BEIJING — Ten days before the summer Olympics, Zhang Yong took the plunge and bought his first home.
Engaged to be married later this year, Zhang, a 29-year-old sales manager in Beijing, chose a three-bedroom apartment in an up-and-coming eastern suburb of the capital. His neighbors would be educated and middle-class. The neatly planned compound of high rises — still under construction — would include a pre-school, a gym and all the other trappings of modern suburban life.
The $180,000 apartment seemed a great investment and the perfect way to start off married life. Zhang jumped at the chance.
“I saw it in the morning and bought it in the afternoon,” Zhang says, sipping a cappuccino in a rooftop coffee shop at his downtown office building. “I thought the prices would go up even higher after the Olympics because prices were always going up, never down,” he said. “I didn’t know this would happen.”
Only a month after making a 25 percent down payment, Zhang’s dream home became a burden. Indeed, more Chinese are getting a taste of what American homeowners have been suffering for much of the past year.
Still months away from completion, Zhang's apartment-to-be lost a quarter of its value as Beijing’s housing bubble burst in dramatic fashion. As the walls and the wiring took shape, appliances and furniture were moved in, its value continued to decline. Eight months after he bought his home, apartments in the same complex are selling for 40 percent less per square meter than Zhang paid.
Zhang and dozens of others who bought in the compound before the pre-Olympics property bubble popped have tried fruitlessly for months to get some concessions from the developer. They asked for furnishings, fixtures or cash to make up for the value that disappeared from their as-yet unlived in apartments. Most simply gave up and are hoping property values will rise in years to come, after they finally move in this spring.
“We just accepted our bad luck,” said Zhang. “Now we hope we can simply have a comfortable life there.”
With a dramatic rise in China’s property market in recent years, there was plenty of room for a major fall. As the economic boom unfolded over 10 years to varying degrees across China’s cities, housing prices rose dramatically — with buyers routinely paying double or triple what they would have shelled out a decade ago.
But China’s property crash, which began in southern cities two years ago and accelerated quickly in recent months, is not like that of the United States. The same elements of hype and speculation, with the accompanying bad loans, do exist. The main culprit here, experts say, is vast oversupply and overpricing.

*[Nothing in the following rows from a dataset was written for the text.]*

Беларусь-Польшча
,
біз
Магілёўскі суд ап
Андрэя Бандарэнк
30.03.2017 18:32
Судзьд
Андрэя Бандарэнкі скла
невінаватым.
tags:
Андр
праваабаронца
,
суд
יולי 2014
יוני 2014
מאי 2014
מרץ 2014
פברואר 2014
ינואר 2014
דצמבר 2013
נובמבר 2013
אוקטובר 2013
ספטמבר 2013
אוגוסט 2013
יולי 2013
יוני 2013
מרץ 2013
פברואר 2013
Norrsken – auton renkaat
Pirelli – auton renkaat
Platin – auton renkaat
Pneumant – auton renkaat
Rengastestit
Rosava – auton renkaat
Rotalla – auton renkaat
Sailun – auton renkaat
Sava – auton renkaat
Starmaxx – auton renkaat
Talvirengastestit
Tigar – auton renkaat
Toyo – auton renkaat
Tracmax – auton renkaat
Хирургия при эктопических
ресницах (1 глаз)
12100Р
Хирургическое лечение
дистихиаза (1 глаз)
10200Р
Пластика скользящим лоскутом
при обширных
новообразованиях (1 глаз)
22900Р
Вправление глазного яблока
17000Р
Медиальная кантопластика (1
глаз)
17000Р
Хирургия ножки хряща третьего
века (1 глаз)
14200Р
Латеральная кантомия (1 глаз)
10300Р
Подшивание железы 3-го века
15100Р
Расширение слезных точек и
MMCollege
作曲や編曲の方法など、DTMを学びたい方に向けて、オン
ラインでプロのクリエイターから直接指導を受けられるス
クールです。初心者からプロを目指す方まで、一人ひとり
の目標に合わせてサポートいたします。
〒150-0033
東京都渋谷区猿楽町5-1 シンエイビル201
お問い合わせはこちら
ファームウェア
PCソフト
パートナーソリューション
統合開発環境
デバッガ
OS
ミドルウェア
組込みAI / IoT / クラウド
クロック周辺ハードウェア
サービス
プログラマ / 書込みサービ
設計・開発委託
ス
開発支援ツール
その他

There simply aren’t enough buyers who make enough money for all the middle- and upper-end properties built in recent years.
“The Chinese property market is still like a child; the American property market is like a middle-aged man,” said Yang Hongxu, a real-estate industry researcher in Shanghai. “Although they both need improvements, the Chinese market, of course, has a lot more defects that need to be repaired.”
In cities like Beijing, where seemingly the entire landscape was renovated for the Olympics, scores of empty and half-finished high rises tell a tale of property development gone wrong. In one section of Beijing, a whole housing complex intended for thousands of Korean expatriates sits unfinished, its fate doomed after Korean companies recalled employees in China amid the financial crisis.
What’s also apparent is a connection between the global crisis, decline in demand for Chinese goods and faltering housing prices. The urban centers of China’s manufacturing belt — Shenzhen and Guangzhou — have been hit hardest by the housing crash. Housing prices in March were down 18 percent in Shenzhen and 9.4 percent in Guangzhou from a year earlier. Nationwide, the official numbers are lower but prices are expected to fall by 10-15 percent this year.
While the crash has left many a renter to rejoice, it’s created major heartburn for policymakers looking for solutions for a property market with too much high-end development and not enough affordable options. For those who were unlucky, like first-time homebuyer Zhang Yong, it’s been a lesson.
“So many things happened out of our control, there’s nothing we can do,” said Zhang. But should he buy again, he said, he’ll spend a lot more time doing research and a lot less time listening to developers and realtors.